Dear V, “Nice, clean sexting turns me on,” said no one ever…

Dear V,

I’m in a long distance relationship, but things are going really well. My only issue is … well, my boyfriend really sucks at sexting. He’s so specific and anatomically correct, it’s really not attractive. When we’re together the sex is more than satisfactory, but these texts leave something to be desired. I can pretend to be turned on in my response, but really, I’m hardly paying attention anymore. What’s the best way to tell him to be raunchier?

Sincerely,

Sextual Tension 

 

Dear Not So Sexty,

Sounds like you’re not getting your money’s worth with these sexts, so don’t keep running over your texting limit if they’re not even getting you off.  But you definitely need to say something. Soon. No one wants thumb blisters for no reason.

There are a few ways you can approach this.First, be direct. Tell him that his encyclopedic dirty talk does nothing for you. There’s nothing sexy about sounding like a dictionary when you’re trying to get off, and he needs to know that. You’re trying to get textually intimate with your boyfriend, not a Tolstoy novel.

Or you could be more subtle. Send hints with the way you write your texts. If you get sexier with yours, maybe his will get sexier as well.
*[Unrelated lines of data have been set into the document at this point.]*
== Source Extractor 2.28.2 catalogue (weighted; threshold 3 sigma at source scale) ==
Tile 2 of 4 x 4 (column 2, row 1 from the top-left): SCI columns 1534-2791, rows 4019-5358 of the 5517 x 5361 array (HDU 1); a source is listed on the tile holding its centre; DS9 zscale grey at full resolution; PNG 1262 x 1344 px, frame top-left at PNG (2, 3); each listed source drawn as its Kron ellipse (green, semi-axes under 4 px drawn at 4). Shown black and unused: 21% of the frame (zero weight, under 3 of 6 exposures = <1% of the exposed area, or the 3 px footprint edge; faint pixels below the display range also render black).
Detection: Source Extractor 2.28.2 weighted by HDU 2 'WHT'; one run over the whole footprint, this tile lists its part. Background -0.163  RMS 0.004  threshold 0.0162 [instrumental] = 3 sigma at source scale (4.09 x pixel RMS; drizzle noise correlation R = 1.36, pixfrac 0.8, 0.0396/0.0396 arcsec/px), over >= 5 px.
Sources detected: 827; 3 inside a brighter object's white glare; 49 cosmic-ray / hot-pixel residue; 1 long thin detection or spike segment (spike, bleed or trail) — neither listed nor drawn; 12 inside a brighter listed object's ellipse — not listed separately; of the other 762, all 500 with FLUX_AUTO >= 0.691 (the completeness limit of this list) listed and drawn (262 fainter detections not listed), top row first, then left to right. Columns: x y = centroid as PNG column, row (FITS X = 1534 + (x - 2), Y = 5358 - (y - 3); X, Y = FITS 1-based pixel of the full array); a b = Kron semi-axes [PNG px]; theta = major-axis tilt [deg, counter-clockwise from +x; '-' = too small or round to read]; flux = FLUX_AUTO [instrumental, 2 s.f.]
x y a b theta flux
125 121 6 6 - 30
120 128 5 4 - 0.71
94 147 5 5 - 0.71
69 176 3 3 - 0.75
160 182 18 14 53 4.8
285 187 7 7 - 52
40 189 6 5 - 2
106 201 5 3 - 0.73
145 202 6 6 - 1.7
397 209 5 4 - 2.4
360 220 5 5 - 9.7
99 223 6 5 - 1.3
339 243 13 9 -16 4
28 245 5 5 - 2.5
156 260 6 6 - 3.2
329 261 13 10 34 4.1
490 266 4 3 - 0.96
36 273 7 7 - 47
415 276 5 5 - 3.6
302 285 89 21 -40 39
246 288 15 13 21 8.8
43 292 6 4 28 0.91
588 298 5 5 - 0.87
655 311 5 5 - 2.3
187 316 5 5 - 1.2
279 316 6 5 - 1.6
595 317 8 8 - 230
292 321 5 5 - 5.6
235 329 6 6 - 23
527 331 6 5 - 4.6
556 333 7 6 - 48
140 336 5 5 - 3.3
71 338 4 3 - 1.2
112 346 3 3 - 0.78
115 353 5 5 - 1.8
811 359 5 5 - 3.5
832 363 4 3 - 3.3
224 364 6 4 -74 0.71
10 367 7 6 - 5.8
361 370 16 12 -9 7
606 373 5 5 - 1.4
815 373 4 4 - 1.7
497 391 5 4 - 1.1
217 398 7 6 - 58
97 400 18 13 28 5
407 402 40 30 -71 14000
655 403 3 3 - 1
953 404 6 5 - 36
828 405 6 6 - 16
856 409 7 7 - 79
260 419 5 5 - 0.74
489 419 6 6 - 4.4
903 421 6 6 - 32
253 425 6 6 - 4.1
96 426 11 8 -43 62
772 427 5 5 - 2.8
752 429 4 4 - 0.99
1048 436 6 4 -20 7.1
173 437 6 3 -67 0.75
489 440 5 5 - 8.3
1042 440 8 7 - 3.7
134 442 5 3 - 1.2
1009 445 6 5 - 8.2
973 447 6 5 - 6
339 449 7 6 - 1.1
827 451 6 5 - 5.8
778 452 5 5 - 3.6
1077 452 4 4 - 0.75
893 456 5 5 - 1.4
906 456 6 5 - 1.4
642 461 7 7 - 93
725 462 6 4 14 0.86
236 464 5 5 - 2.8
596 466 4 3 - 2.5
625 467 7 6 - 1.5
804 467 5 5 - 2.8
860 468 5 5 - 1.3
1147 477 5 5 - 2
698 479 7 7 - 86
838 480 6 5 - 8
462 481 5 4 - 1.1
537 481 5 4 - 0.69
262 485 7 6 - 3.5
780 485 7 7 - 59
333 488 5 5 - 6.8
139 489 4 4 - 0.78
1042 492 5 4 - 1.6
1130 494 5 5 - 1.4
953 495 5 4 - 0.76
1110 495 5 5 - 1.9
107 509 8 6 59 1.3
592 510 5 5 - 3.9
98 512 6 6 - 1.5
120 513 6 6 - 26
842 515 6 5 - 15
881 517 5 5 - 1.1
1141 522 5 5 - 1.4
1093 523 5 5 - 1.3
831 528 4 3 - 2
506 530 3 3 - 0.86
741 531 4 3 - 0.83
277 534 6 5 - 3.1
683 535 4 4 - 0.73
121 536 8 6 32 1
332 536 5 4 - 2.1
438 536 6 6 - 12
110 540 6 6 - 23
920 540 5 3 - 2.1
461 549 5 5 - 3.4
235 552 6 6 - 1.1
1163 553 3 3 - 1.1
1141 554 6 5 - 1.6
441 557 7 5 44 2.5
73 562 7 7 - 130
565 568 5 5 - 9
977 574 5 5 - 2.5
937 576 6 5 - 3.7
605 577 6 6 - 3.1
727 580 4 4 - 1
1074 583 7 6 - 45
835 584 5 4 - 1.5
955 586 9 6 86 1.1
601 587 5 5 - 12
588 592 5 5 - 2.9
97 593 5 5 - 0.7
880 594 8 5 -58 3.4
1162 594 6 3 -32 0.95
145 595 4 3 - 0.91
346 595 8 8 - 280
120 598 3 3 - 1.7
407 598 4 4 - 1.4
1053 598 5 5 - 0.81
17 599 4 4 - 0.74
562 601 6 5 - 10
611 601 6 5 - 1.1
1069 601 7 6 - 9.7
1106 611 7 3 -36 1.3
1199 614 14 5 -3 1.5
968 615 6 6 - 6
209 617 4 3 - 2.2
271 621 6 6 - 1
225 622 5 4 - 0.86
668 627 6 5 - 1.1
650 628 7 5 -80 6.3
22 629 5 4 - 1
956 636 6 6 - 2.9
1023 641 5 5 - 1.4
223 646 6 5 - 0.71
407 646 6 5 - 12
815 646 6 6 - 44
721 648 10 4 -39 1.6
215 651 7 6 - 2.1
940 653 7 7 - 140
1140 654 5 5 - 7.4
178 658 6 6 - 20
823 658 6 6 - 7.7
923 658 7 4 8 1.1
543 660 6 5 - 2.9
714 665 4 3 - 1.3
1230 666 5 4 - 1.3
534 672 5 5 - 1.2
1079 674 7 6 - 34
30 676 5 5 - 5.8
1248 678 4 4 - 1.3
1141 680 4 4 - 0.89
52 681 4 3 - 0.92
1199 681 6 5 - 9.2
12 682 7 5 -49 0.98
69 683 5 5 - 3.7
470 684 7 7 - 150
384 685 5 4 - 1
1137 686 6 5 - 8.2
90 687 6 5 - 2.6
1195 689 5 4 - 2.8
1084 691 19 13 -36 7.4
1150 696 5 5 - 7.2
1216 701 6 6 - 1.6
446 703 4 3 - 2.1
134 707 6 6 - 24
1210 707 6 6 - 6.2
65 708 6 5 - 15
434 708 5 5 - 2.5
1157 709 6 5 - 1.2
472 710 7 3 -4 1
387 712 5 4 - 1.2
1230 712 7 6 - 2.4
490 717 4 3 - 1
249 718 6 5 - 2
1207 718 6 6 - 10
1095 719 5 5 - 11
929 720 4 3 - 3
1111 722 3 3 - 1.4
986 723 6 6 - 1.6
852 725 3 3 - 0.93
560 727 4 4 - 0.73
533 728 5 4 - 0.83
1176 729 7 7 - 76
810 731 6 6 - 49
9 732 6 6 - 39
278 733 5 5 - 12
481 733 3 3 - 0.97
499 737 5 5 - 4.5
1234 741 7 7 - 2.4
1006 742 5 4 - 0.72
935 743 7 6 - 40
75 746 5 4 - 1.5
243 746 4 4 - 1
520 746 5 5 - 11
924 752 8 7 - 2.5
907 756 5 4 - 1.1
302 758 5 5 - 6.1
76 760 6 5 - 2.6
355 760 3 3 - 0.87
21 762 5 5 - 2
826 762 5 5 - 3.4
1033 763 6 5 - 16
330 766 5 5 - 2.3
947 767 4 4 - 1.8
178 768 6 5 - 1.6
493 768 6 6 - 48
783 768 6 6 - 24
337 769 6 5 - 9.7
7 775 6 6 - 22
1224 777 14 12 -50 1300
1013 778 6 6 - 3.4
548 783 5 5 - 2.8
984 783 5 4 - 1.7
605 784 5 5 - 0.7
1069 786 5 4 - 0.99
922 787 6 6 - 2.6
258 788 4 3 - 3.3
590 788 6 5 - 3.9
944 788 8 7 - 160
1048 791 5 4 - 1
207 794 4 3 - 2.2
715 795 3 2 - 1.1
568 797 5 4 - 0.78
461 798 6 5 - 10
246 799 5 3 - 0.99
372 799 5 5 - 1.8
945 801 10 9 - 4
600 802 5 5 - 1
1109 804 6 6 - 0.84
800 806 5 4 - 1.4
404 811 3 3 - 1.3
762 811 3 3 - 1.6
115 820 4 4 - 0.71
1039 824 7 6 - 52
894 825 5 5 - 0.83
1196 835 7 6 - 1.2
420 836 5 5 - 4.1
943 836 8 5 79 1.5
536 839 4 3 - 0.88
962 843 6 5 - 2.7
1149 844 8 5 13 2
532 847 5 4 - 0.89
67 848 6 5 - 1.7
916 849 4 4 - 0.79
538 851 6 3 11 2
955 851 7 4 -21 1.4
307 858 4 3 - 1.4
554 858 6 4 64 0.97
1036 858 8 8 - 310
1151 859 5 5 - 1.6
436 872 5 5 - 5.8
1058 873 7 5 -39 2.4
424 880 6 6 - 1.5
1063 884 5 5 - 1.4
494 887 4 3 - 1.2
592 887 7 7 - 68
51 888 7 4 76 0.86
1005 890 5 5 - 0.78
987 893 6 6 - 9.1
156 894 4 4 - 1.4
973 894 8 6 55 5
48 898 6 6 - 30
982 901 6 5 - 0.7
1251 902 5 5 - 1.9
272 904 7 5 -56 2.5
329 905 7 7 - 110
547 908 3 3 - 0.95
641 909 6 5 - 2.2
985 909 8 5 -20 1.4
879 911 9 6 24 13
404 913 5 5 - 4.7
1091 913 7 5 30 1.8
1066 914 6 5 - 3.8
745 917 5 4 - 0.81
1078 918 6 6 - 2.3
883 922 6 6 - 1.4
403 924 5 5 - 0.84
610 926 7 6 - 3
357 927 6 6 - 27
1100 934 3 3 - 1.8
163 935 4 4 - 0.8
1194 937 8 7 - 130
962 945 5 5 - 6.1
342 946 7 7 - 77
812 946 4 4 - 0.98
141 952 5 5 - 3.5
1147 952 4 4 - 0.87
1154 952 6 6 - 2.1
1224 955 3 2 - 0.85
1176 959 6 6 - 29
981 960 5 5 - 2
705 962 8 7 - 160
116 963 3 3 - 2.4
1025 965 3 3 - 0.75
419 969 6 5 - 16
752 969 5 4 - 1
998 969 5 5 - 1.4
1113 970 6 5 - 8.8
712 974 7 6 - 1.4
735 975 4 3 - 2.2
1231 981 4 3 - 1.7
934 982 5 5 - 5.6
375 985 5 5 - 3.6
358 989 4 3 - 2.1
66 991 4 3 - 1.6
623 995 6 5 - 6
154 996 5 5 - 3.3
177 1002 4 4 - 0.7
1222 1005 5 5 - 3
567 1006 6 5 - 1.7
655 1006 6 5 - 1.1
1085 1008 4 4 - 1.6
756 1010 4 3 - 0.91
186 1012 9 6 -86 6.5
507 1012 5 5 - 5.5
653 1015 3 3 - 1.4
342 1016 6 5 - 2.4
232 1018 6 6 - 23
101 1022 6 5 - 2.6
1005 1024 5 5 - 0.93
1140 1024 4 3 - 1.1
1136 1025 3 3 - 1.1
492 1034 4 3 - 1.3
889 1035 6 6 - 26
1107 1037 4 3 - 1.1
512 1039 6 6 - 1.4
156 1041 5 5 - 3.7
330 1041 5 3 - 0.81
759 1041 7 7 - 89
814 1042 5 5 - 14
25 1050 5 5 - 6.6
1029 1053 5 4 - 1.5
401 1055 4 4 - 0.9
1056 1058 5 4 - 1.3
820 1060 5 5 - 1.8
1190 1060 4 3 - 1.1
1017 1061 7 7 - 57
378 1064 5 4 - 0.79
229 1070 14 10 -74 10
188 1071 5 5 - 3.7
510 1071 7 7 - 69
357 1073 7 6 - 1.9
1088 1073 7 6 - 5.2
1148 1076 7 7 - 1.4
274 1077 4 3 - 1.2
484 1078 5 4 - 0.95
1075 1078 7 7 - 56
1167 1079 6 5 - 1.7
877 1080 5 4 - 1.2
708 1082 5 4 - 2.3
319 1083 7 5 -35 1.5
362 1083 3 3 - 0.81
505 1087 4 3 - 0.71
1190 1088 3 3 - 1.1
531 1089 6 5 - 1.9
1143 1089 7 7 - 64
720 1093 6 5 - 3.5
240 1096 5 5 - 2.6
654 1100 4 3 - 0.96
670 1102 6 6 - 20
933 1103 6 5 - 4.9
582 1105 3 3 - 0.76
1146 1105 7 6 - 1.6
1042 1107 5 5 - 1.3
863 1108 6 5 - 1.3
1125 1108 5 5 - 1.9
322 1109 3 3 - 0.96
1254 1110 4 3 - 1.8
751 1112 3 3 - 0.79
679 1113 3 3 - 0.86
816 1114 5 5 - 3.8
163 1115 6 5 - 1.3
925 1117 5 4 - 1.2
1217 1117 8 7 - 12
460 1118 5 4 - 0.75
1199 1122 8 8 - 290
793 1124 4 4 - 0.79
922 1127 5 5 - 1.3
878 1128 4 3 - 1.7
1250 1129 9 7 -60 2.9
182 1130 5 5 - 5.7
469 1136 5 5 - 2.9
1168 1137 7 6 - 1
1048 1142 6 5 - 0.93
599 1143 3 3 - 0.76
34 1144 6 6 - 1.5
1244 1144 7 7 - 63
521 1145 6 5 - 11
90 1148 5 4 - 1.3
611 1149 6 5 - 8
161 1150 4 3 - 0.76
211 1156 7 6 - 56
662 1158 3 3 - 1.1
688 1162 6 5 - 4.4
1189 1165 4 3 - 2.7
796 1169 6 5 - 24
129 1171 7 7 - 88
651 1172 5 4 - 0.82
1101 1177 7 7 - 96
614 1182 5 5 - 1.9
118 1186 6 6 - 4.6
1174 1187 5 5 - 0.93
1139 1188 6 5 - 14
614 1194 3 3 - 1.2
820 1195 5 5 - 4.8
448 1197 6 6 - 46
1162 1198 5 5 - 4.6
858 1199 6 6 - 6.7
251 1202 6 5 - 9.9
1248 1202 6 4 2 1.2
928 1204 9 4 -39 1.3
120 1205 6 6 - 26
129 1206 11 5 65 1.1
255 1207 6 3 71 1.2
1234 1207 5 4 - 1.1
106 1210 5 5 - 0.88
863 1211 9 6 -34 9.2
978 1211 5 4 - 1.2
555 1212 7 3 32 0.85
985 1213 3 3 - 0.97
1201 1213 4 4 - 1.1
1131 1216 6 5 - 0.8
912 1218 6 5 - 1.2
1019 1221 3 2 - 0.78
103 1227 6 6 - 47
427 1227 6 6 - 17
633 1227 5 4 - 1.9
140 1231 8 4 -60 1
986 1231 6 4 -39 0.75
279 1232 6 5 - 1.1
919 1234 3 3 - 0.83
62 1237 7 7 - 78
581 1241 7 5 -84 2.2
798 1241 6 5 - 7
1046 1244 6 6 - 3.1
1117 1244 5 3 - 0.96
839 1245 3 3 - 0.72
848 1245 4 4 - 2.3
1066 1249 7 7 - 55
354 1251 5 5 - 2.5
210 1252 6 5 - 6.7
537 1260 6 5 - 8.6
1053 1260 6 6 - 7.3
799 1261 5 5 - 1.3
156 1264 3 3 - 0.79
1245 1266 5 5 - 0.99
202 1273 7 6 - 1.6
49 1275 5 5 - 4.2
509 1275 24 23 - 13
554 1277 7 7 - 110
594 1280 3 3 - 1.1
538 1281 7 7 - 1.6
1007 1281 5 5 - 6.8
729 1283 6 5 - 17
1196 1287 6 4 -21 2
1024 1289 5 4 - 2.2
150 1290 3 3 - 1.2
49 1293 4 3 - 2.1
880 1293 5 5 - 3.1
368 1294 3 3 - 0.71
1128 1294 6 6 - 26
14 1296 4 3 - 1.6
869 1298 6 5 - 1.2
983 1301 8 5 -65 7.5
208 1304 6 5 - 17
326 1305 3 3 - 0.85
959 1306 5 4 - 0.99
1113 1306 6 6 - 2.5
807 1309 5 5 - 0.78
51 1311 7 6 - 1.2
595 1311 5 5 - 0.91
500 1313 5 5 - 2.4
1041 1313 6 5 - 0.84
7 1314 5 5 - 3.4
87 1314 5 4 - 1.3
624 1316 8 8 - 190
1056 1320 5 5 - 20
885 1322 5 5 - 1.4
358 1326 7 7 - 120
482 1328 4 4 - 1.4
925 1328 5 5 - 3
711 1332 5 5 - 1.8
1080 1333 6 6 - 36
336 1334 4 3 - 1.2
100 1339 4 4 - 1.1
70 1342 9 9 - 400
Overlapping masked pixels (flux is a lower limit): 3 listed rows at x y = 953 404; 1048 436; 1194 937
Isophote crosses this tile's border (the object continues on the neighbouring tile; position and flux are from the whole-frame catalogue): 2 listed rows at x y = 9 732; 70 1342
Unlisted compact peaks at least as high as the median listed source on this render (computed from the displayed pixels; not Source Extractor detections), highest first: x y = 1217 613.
But I really think you shouldn’t beat around the bush while you’re talking about beating off. The easiest way to get him to understand what you want is to say it straight and not waste your time trying to drop hints he may never pick up. And if it means he stops sending you dirty texts – you haven’t really lost anything, have you?

But being honest won’t destroy your relationship. If you’re making the distance thing work and the sex when you’re together is great, telling him his dirty talk is more like nasty talk won’t make him dump you.

And if his texts don’t get better? Suggest Skyping and let his body do the talking.